Investigation Report 201405155

  • Report no:
    201405155
  • Date:
    December 2015
  • Body:
    Lanarkshire NHS Board
  • Sector:
    Health

Summary
Mrs A had a complex medical history, including heart problems and a low blood count.  She fell ill, complaining of central chest pain, and an ambulance was called.  The paramedics recommended that, due to the possibility of a heart attack, she was taken to Hairmyres Hospital because of the cardiac unit there.  Mrs A was reviewed by a junior doctor in the emergency department, who diagnosed stable angina secondary to anaemia (chest pain due to the blood not carrying enough oxygen).  Instead of the cardiac unit, she was transferred to Ward 2, the hospital's medical assessment unit.  Within 48 hours she was transferred again to Ward 11, then moved to the high dependency unit and, finally, to a side room for palliative care (care provided solely to prevent or relieve suffering) where she died a few days later.

Mrs A's daughter (Mrs C) complained about the care and treatment Mrs A received when she was admitted to the emergency department at Hairmyres Hospital.  In particular, she was concerned that staff did not check Mrs A's medical records to see what her anticoagulation level (INR - a measure of how long it takes blood to clot) should be, and that she was given a high dose of aspirin and other blood-thinning drugs, which seemed to cause major internal bleeding.  She complained that Mrs A was not admitted to a cardiac ward and that she was moved from Ward 2 to Ward 11 when she was very ill.  She also complained about a lack of communication and the junior doctor's failure to listen to Mrs A.

I obtained independent advice from a consultant physician.  My adviser said that the doctors missed opportunities early in Mrs A's admission to identify the severity and complexity of her conditions, and to reduce the risk and extent of her internal bleeding.  He considered that they failed to carry out the appropriate tests and was critical that, given her symptoms and abnormal blood tests, an early referral to cardiology was not made.  My adviser said that Mrs A was incorrectly given her warfarin (a drug used to prevent blood clots) when it should have been withheld.  As a result, her INR was raised to a high and dangerous level.

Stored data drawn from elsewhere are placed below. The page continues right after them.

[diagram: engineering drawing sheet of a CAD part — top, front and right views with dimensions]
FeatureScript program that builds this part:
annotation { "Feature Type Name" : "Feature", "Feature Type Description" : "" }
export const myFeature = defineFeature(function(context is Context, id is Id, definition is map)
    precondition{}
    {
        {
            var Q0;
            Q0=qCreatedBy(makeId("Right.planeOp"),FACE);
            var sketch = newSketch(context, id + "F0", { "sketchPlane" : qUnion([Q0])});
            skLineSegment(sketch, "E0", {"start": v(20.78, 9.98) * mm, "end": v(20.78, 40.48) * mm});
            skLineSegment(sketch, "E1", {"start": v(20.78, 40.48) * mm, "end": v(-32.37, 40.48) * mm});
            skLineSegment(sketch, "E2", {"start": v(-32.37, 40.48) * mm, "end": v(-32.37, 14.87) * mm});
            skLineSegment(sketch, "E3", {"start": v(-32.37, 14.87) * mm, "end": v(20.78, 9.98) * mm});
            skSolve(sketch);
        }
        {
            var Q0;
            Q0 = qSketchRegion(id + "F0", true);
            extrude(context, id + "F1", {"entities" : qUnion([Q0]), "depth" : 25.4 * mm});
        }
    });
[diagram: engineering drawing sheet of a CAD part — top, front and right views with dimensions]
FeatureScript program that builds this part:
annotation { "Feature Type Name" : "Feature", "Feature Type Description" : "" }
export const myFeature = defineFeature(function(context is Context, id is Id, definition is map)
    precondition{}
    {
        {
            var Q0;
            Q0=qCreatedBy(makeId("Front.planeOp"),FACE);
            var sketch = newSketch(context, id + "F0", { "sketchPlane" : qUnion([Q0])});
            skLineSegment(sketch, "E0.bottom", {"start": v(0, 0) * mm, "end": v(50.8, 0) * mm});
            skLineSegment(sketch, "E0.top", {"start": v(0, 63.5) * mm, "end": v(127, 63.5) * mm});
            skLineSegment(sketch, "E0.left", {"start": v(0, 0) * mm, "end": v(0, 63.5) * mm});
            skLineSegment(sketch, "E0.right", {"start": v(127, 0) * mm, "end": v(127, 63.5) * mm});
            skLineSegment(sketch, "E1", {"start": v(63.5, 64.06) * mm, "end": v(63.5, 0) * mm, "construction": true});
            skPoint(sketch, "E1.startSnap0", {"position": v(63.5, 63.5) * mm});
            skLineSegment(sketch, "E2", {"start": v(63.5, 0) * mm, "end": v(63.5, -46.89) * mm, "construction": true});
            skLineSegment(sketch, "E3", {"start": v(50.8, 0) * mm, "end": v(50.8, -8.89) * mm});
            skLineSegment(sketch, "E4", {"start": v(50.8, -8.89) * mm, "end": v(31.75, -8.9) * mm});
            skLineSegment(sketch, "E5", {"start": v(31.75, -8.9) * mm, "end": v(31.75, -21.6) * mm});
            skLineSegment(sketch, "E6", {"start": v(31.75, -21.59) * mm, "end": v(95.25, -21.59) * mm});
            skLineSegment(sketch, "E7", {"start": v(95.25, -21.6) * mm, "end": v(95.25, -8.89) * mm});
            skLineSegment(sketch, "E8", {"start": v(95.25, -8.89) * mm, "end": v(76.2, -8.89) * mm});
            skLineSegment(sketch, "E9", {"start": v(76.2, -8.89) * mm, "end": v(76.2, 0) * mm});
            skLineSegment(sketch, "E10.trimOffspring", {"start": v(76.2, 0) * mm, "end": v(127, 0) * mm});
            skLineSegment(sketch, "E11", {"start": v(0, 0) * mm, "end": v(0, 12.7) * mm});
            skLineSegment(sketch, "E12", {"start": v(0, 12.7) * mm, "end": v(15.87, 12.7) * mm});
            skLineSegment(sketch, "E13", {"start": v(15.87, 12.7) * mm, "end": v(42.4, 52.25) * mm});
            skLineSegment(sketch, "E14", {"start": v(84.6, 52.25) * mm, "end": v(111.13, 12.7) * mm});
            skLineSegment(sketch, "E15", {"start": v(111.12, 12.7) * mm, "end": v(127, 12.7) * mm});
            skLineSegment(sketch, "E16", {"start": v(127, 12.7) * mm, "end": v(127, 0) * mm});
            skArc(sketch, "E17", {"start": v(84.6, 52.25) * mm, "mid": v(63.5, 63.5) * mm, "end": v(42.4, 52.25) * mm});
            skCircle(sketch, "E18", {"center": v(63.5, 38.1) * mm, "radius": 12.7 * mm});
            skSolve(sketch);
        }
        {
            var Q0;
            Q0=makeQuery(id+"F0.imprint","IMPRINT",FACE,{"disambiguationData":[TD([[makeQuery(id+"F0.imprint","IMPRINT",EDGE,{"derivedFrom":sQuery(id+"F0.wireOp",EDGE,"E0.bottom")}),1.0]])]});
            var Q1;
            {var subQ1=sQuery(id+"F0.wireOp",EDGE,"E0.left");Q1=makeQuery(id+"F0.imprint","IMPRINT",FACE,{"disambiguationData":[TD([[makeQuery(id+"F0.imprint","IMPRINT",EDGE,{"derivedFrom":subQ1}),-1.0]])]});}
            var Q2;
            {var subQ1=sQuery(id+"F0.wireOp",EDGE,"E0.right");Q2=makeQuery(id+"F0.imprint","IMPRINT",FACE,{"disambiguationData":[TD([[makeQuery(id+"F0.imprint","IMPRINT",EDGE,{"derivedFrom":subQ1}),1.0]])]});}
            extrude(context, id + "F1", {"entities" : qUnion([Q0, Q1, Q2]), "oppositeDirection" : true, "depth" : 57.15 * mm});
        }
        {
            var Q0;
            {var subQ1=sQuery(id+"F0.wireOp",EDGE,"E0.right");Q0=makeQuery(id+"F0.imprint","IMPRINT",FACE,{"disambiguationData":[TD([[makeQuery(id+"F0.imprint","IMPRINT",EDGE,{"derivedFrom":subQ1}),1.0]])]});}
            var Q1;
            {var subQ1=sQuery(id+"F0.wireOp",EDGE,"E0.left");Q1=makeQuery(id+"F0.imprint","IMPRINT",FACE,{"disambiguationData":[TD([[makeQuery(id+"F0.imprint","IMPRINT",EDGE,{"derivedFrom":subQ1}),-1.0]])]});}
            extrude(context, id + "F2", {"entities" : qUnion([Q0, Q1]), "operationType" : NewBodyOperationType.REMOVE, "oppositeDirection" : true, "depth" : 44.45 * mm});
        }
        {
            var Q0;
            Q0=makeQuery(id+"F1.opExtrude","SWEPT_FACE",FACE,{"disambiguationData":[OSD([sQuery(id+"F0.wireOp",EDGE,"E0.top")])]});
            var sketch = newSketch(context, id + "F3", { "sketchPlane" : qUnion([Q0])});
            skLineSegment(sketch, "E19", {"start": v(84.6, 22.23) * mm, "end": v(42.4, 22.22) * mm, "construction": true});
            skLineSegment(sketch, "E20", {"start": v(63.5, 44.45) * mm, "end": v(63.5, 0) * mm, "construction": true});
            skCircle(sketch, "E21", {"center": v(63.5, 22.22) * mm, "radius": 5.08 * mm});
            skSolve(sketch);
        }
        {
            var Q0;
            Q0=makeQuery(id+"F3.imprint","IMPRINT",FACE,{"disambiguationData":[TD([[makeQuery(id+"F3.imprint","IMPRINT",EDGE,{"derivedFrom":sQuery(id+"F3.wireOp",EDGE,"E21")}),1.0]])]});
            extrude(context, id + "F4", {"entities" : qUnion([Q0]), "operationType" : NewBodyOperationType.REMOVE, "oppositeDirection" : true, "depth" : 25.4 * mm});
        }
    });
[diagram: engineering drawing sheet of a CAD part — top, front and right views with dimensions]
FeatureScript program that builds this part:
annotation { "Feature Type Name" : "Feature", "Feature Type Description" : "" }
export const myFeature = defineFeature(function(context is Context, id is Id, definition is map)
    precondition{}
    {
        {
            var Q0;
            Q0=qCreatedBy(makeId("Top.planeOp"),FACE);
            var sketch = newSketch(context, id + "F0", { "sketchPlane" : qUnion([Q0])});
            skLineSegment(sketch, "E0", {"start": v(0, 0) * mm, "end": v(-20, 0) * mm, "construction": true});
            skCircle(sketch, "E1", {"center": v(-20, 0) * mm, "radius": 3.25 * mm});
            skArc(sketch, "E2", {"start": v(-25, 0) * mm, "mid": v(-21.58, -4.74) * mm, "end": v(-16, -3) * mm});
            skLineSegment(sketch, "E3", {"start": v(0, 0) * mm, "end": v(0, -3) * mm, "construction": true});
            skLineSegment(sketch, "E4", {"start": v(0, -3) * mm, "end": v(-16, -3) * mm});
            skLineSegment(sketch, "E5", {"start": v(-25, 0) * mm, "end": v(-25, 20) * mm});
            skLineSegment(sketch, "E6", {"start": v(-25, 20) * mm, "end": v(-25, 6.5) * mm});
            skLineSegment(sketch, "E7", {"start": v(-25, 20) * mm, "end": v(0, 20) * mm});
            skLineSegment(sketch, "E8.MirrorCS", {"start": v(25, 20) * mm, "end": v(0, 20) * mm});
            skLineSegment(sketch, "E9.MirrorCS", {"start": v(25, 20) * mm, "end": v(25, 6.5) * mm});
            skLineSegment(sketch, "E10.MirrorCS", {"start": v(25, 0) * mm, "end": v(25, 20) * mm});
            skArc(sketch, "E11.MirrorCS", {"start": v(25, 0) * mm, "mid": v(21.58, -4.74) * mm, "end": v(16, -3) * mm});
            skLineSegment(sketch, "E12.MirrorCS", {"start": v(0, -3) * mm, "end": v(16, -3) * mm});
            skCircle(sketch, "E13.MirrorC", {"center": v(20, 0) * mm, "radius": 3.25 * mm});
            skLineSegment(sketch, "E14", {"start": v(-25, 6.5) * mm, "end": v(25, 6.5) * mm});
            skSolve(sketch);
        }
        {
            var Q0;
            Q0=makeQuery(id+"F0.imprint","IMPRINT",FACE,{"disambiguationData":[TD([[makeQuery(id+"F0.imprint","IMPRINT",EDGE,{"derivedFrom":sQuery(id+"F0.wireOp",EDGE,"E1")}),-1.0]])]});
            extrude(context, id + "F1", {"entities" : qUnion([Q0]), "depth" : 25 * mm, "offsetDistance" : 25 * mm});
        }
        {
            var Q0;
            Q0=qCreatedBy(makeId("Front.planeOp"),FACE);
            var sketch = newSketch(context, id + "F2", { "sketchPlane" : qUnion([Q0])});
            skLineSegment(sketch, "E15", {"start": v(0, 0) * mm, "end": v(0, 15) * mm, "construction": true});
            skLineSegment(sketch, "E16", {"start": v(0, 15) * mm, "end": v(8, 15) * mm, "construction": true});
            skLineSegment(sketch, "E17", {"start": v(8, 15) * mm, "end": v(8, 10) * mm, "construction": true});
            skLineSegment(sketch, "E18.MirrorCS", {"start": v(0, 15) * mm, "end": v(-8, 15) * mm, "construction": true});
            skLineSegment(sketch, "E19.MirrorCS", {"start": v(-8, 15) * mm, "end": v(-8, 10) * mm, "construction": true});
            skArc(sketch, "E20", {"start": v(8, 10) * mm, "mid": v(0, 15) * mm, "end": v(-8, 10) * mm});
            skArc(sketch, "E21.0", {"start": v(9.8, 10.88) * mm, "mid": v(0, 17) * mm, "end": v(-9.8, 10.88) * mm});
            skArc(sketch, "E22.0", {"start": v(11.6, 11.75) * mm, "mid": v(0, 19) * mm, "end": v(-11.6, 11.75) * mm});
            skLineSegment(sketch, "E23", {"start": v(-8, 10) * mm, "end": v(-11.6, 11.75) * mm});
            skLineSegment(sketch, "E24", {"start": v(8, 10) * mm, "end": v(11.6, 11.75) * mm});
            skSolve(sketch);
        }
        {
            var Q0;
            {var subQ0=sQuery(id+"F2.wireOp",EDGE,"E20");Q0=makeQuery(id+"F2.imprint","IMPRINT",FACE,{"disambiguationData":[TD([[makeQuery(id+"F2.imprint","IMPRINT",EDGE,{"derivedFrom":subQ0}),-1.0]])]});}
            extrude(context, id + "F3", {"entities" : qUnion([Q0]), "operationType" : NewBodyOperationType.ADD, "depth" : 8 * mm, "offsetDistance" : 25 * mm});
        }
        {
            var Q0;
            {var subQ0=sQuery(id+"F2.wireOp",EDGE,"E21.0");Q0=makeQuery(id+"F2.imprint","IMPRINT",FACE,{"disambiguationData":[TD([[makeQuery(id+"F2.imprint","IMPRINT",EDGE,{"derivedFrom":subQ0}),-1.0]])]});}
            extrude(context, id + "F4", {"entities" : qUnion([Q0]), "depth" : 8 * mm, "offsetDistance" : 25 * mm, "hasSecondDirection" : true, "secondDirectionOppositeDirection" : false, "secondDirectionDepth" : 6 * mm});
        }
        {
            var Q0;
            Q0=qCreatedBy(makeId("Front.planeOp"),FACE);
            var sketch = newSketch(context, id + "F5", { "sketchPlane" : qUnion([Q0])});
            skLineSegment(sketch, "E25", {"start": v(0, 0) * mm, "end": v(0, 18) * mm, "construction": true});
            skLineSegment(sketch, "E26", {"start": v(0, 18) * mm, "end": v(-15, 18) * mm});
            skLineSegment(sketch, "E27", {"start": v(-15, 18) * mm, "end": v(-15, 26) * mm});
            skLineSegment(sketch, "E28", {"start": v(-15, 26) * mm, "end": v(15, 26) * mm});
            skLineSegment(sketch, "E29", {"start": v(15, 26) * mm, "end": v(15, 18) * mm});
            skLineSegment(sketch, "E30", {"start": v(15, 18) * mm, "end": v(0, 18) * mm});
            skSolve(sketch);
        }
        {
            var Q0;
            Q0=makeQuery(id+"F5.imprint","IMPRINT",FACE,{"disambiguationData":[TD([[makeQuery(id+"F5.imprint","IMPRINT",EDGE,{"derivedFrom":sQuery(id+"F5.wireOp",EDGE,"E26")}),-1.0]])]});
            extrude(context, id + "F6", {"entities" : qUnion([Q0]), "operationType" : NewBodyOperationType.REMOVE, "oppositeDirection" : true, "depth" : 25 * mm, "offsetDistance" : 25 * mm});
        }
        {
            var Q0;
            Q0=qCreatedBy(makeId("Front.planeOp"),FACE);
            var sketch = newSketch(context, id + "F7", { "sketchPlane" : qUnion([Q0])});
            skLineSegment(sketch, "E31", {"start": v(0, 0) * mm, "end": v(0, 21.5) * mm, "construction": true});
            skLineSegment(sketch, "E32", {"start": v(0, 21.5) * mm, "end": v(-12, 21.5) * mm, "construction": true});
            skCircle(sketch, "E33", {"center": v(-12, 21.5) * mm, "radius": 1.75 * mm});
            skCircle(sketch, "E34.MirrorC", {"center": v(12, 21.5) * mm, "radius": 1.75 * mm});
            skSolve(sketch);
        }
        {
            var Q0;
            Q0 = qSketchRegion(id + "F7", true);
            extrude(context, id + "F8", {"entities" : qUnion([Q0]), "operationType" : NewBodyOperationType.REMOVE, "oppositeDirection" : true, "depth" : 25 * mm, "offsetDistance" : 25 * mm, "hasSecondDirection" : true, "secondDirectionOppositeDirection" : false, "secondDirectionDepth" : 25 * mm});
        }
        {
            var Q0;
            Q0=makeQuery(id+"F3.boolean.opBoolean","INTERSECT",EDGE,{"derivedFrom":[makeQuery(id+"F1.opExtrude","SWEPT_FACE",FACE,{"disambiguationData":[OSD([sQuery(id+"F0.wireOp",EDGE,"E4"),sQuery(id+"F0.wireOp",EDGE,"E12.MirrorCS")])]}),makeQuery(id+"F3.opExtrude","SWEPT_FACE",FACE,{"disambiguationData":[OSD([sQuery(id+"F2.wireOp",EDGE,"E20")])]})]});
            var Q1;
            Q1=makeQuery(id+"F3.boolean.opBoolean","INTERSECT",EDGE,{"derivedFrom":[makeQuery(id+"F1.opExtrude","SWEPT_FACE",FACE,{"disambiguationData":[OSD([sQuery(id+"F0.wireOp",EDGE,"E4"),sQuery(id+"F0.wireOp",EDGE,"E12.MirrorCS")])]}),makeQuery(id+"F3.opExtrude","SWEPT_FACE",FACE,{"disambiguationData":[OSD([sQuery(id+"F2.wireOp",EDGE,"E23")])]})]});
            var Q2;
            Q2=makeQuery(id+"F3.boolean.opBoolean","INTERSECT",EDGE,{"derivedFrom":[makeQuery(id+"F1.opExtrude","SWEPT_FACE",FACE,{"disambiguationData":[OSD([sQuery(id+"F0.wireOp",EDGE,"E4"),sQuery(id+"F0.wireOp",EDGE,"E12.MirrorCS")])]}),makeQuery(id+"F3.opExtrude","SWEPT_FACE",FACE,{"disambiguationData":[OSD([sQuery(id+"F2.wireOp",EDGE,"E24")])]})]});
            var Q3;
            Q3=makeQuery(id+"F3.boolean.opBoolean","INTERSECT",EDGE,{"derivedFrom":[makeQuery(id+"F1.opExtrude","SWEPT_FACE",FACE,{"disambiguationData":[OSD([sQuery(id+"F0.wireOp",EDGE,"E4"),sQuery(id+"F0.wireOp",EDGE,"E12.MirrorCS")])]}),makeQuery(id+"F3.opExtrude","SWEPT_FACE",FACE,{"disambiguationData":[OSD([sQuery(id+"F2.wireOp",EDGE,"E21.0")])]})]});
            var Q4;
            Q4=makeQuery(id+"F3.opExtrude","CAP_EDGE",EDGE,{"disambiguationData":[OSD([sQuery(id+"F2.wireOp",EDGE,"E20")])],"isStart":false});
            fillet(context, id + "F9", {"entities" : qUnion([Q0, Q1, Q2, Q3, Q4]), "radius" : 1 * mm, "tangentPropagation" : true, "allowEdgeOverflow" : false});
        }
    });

The advice I have received is that the staff caring for Mrs A should have considered the potential seriousness of her illness in more detail, and that they failed to properly monitor her condition.  I am concerned that advice from a cardiologist was not sought when Mrs A was admitted to the emergency department.  It was also not sought at a time when, according to my adviser, signs were very suggestive that she had had a heart attack.  I found that better care would have been provided to Mrs A if she had been transferred to the cardiac unit, as she would have received higher levels of monitoring and specialist care at an earlier stage.  I am concerned Mrs A's condition was worsened by the care she received, particularly by continuing to administer warfarin when it should have been stopped.  I am also concerned that Mrs A's medical history was not documented in enough detail and that the target INR level in her records was incorrect, despite it previously having been set at a lower level by board staff due to Mrs A’s condition.

My investigation found that, given the severity of her illness, Mrs A's outcome may not have been different.  However, better care of Mrs A might have increased her chances of survival.  It might also have given her family the reassurance that this outcome was despite good medical care, rather than her chances of survival being reduced by poor medical care.  In view of the failings identified, I upheld the complaint.

Redress and recommendations
The Ombudsman recommends that the Board:

  • apologise to Mrs C for the failings identified in this complaint;
  • present this case at a departmental Mortality and Morbidity meeting and report back to the Ombudsman on any learning or improvements that are identified;
  • ensure that medical staff involved in this case include this case as a significant event analysis in their annual appraisal; and
  • make further attempts to contact doctor 1 and ask doctor 1 to include this case in the educational supervision process of their current post.